Friday 6 November 2015

I got it but a bit too late

Dad and Mum
When did you get it? I bet you are wondering what the old fool is on about now. Well it was sparked off by a conversation with Dad the other day, which got me thinking.

What I mean by ‘When did you get it’ was when you understood your parents were right all along and you really didn’t know that much. What teenager growing up thought they knew it all and why would some old fogeys who may be your parents no better.

Hands up, I wasn’t the easiest son in the world and often pushed the boundaries with justice quickly administered leaving me with issues, like most, moaned, and groaned. I may have uttered the famous Kevin the teenager utterance “I hate you” and at that moment in time, I actually may have.

I was around fourteen when that eureka moment hit me. I was mitching locally and was coming out of the fish shop and was spotted, they was no way mum was not going to hear about it so I sucked it up knowing there was trouble ahead. I could have rushed home and come up with some lie but I doubt I would have been believed, so I decided to stay out, wait for everyone to come home from school and go home like normal.

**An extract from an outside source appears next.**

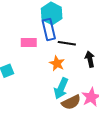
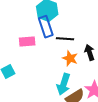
orange star: (57, 63) -> (70, 58), moved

That afternoon I knew I was in for a bollicking and it was all my fault and it got me thinking all the trouble I was getting myself into was down to me and no one else. If caught once, I must have got away with something five or six times maybe more, I was that good. Once home Mum said nothing, did she know did I get away with it seriously? However, later I found out she knew after a friend whose mum saw me told me mum did know. So why no drama, no shouting all the normal responses I would expect.

I think I hurt mum that day and I know she would have told dad and he too was quiet and non-responsive to my day’s activities. A sudden wave of guilt hit me not that I was going to give up mitching from school but I must respect what they were telling me because it was for my own good. It was not as if I was going to turn into some angel overnight but I listened, took it all in, and thank my parents for their sound advice.

Mum and Dad were right about just how important school was. This coming from someone who would leave school with no qualifications I just wish there was an exam for mitching I would have been top of the class. The knowledge they passed on was invaluable not just about school but everything life building. I was sitting at the feet of my real teachers and it took a while for me to understand.

When I became a parent myself, my boys tried it on thinking I was some oldie who had no idea when I probably knew more than they did. It was a case of Déjà vu remembering my battles with my parents.